As part of some research I was doing the other day I decided to check out my own State Pension entitlement. I logged on to the www.gov.uk website and then realised that I would have to set up a Gateway account if I wanted to access details of the pension I have built up to date.
I started going through the pages and was surprised to find that I was asked to provide details from my passport – specifically the passport number and expiry date. Now I’ve said many times here that you shouldn’t give out that sort of personal information online unless you are really sure of the people who are asking for it. So were HMRC really looking for these details or was it some sort of scam?

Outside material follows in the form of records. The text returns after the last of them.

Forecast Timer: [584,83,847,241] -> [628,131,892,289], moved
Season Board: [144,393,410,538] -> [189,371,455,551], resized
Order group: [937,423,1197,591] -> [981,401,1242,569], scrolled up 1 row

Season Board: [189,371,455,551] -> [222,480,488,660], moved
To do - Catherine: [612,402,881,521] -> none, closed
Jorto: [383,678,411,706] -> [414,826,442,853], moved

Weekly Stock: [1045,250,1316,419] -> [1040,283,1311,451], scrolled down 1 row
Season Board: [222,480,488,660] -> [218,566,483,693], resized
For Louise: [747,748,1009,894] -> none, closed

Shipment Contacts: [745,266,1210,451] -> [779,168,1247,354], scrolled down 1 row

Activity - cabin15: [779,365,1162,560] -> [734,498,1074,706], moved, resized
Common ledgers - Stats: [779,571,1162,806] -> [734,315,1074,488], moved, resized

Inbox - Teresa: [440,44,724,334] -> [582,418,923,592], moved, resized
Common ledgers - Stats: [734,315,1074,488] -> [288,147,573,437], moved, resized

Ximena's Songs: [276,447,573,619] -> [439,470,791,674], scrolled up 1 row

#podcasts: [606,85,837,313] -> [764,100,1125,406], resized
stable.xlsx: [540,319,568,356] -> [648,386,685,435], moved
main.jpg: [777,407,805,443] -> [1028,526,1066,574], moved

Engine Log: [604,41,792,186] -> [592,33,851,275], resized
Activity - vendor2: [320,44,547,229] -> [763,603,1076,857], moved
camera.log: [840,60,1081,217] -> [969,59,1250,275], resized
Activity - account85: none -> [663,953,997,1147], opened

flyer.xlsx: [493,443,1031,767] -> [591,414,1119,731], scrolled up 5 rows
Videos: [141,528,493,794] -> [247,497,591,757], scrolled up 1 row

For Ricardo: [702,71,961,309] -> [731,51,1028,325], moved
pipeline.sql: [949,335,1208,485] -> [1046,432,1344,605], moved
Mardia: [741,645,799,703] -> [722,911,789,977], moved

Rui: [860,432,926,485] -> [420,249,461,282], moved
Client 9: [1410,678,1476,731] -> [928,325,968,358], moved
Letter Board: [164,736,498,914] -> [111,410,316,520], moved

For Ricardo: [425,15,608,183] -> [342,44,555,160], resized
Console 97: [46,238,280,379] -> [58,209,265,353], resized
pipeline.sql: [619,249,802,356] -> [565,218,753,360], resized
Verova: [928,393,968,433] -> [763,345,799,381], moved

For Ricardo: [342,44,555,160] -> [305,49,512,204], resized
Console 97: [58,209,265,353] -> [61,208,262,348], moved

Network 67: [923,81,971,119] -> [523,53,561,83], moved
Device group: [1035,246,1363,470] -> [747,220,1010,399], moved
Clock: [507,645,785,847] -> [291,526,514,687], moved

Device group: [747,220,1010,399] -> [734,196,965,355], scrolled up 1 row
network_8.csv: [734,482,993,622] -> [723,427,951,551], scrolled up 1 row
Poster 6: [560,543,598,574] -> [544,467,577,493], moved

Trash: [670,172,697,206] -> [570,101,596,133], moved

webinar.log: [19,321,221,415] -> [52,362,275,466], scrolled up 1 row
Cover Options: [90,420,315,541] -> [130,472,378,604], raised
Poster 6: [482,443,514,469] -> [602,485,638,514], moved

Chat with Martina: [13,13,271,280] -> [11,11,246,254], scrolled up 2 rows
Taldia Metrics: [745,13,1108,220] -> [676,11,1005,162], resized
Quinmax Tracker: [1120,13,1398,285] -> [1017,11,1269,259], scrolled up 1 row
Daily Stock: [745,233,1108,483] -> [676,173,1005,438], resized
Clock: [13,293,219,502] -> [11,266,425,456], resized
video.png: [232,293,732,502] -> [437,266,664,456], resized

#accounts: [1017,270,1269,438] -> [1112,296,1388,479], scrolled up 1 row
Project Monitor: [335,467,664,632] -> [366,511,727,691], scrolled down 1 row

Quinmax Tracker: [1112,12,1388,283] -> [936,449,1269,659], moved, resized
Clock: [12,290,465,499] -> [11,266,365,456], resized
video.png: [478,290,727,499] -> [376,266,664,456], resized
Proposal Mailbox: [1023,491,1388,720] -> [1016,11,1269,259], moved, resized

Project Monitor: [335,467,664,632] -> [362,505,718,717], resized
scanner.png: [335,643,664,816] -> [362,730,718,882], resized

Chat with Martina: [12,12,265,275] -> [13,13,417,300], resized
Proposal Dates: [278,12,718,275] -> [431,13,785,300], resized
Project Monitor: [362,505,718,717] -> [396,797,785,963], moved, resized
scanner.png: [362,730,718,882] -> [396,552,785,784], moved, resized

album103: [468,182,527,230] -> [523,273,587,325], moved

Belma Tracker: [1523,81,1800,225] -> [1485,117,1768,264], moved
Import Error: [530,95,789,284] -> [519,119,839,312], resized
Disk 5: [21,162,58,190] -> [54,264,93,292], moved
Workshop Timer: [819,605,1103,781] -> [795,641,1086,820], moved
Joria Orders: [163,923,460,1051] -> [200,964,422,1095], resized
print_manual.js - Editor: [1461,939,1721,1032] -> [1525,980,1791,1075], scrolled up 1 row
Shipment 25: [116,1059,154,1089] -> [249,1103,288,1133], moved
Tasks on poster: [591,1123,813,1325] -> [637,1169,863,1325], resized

The first thing I did was check that I was actually on a secure website – remember you can do that by looking for a padlock next to the web address at the top of the page. I was reassured to find that is was secure, but not reassured enough to pass out personal details without further checks.
So I called HMRC to ask if they routinely asked for this information. The answer was yes, and that by asking for this they feel that are making the site more secure for me to use in future since I would not be allowed access to my pages when signing in unless I provided this information again. Was that good enough for me? I suppose so, given that I has checked that I was on a secure site and that the people who run the site were actually asking for the information.
I also know that I have up-to-date anti-virus and malware programmes on my computer so it is as safe as it can be. But if you are asked for this sort of information when you’re on websites you don’t know, and might not trust, then don’t give it out until you’re happy that it going to the right people and for the right reasons.